How to comply with PCI DSS?

Unfortunately, the authors and sponsors of the PCI DSS are very similar to government lawmakers: they do not make rules that are crystal clear and easy for most people to understand and support. Many businesses in the world are small and medium sized sized , and their core competency is not information technology, information security, or compliance. Consequently,  most companies do  require help from professionals who are PCI DSS specialists and can help the client develop and implement a compliance plan. The good news is that they find many potential choices . Also, good news is the fact that the PCI DSS compliance validation requirements are less strict for companies that do a small volume of credit card transactions annually, while larger companies have stricter guidelines and must adhere to additional testing and validation procedures.

How can Planet 9 help?

Planet 9 employs seasoned professionals with years of experience working in various private industries including e-commerce, finance, healthcare, manufacturing and technology. With PCI compliance, not only do we have consulting experience helping clients become and remain compliant, but we also have former security Chief Information Security Officers and compliance managers from private industries who have personally been accountable for PCI compliance. Depending on the size of the company and the volume of annual credit card transactions, the following activities will be considered:

  • Conduct a kickoff session to discover the types and volumes of credit cards volumes over the past three years.
  • Review the history of PCI compliance validation efforts and results.
  • Evaluate the ‘security maturity’ of the organization to establish a baseline and a rough determination of the likelihood of full compliance.
  • Using the four levels of transaction volumes combined with the credit card brands accepted, determine the specific validation requirements.
  • Based on the security maturity and validation requirements, prepare a plan that will either begin with an assessment and validation or will involve an initial effort to raise the organizational maturity to a level where that step will be required before any validation can begin.
  • If increasing security maturity is advised, develop a road map for mitigating the identified compliance gaps and risks, and then assist the client on executing the roadmap.
  • If the organization is ready for validation assessment, prepare and share the requirements and steps required to complete the validation based on the merchant level.
  • Once the validation is complete, advise the client about how to prepare for future validation efforts (required quarterly).

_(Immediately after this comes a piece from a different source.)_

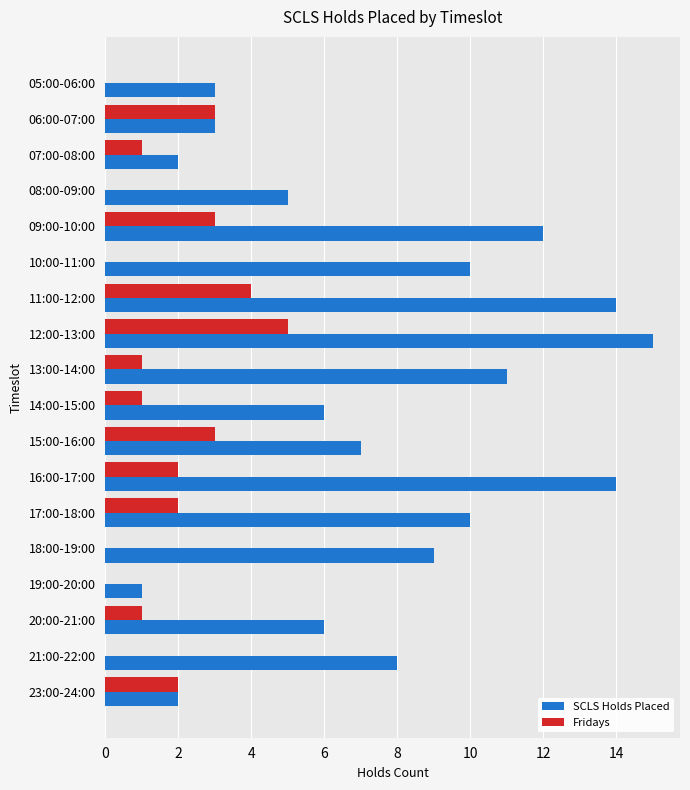

Which category has the highest value across all series?

12:00-13:00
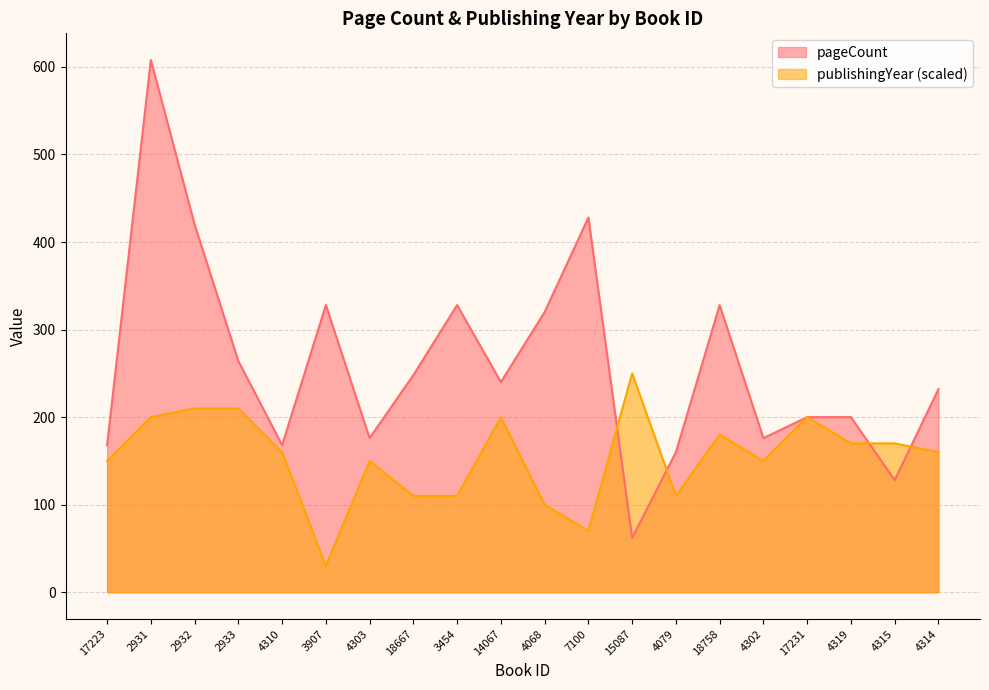

What is the difference between the maximum and minimum values in the publishingYear series?

220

Depending on the client’s internal resources expertise and availability, Planet 9 can implement the entire road map, position the client to execute the road map on their own, or supplement the clients’ team. Note that for all but level 1 merchants (e.g., for Visa more than 6 million transactions annually), a Self-Assessment Questionnaire (SAQ) can be completed by the organization, and then be accompanied by a quarterly (successful) network scan performed by an Approved Scan Vendor (ASV). Also note that any negative findings are likely to result in a failed validation which places the organization at risk for sanctions that can include fines and additional and stricter validation requirements that involve using a Qualified Security Assessor (QSA) in place of the SAQ.